Butterfly food varies depending on the species of butterfly and which stage of its life cycle it is in. Caterpillars eat solid leaves of plants while the adult butterfly does not eat, but sips nectar and juices from flowers, fruit and trees. You can attract butterflies to your yard by either planting a butterfly’s favorite plants or by making homemade butterfly food.
Most butterflies will only eat a certain species of plant or will eat mainly from one plant variety. For instance, the Monarch Butterfly eats the milkweed plant. The caterpillars eat the leaves while the adults use the nectar from the plant’s flowers as butterfly food. The Pearl Crescent Caterpillar eats only plants in the aster family. Caterpillars of the North American Harvester butterfly of the eastern U.S. are carnivorous and eat wooly aphids. The female even lays her eggs right in the middle of masses of aphids.
There are many different plants that are favorites of butterflies when they are in the caterpillar stage of development. If you should plant these in your backyard you would have a butterfly garden that would attract many different species. Among the most popular plants for butterfly food are asters, alder, aspen, clover, baby’s tears, fennel, grasses, cottonwood, lilac, hackberry, hollyhock, nettle, milkweed, plum, mallow, poplar, spicebush, violet, willow, nasturtium, and parsley.

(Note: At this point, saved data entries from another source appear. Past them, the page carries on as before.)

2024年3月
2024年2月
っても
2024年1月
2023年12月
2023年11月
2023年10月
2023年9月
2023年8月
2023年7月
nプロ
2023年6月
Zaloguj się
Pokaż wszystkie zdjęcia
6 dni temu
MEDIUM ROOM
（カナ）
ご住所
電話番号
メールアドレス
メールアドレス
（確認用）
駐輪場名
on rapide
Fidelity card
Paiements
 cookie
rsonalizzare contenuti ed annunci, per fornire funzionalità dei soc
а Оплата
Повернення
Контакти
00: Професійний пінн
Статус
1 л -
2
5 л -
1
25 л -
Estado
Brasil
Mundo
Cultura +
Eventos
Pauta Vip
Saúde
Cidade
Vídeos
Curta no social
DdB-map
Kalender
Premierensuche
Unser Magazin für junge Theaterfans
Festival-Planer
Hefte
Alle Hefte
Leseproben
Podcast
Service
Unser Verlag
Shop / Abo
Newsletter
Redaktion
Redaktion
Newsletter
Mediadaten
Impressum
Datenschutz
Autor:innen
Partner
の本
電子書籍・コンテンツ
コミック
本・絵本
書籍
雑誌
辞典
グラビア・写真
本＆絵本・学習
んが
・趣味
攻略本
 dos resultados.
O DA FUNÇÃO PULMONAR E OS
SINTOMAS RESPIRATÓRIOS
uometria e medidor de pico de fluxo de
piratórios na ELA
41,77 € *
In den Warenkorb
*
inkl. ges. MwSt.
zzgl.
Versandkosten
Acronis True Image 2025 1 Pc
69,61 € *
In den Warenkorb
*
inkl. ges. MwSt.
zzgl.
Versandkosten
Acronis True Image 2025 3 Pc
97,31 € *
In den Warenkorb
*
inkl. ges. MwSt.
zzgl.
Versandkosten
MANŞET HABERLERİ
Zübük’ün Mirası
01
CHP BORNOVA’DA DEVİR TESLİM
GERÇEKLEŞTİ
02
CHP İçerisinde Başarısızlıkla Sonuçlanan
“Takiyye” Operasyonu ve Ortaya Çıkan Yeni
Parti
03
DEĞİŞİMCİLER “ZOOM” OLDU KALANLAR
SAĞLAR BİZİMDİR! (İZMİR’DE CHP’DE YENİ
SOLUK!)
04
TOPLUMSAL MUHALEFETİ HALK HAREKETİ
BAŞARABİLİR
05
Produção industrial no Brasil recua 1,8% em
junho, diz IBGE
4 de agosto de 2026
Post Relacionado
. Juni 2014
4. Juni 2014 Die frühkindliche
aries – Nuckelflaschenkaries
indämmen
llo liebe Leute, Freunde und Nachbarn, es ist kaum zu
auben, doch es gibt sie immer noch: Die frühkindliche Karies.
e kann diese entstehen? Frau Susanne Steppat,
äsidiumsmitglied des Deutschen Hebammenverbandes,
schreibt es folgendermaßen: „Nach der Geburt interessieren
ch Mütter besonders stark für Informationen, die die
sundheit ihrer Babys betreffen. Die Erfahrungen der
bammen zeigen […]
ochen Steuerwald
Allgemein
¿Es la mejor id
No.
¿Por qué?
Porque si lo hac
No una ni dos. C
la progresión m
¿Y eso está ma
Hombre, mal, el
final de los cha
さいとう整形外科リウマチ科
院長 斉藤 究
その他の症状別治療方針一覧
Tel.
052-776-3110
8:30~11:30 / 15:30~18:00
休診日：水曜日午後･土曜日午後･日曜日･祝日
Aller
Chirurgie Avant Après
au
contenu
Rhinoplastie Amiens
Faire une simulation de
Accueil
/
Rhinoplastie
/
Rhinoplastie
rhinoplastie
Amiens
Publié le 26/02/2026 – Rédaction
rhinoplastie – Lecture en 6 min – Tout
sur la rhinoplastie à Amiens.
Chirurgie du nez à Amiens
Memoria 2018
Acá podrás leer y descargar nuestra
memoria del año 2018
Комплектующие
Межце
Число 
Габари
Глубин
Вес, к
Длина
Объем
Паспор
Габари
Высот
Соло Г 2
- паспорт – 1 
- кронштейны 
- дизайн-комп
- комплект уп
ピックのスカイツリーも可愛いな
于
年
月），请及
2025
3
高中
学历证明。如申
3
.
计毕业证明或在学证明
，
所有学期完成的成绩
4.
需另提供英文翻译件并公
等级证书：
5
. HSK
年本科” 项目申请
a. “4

If you want to have butterfly food to attract adult butterflies, there are a variety of flowering plants from which they will draw nectar. These include chrysanthemum, aster, buckwheat, clover, daisy, lavender, daylily, zinnia, violet, phlox, sunflower, dogbane, honeysuckle, oregano, marigold, passion vine, yarrow, butterfly weed and honeysuckle.
If you don’t have the room to plant an entire butterfly garden, you can still attract butterflies with homemade butterfly food. Much like hummingbirds, butterflies will also be attracted to a sugar water solution that is 4 parts water to one of sugar. Get a container for the sugar water and then add some colors to the outside like yellow, red or blue. Another easy thing to do is to soak a few brightly colored sponges in sugar water and then hang them from trees or plants. These too will attract a goodly number of butterflies.
Some butterfly food is simply not appealing but will attract butterflies. This includes dung, mud puddles and rotten fruit. Sometimes butterflies are even attracted to pet poops in the backyard. They get needed nutrients and minerals from this type of food.
It is relatively easy to make a butterfly garden so if you want to produce your own butterfly food with plants and flowers or even put some sugar water out on a summer’s day, you will have success in attracting butterflies.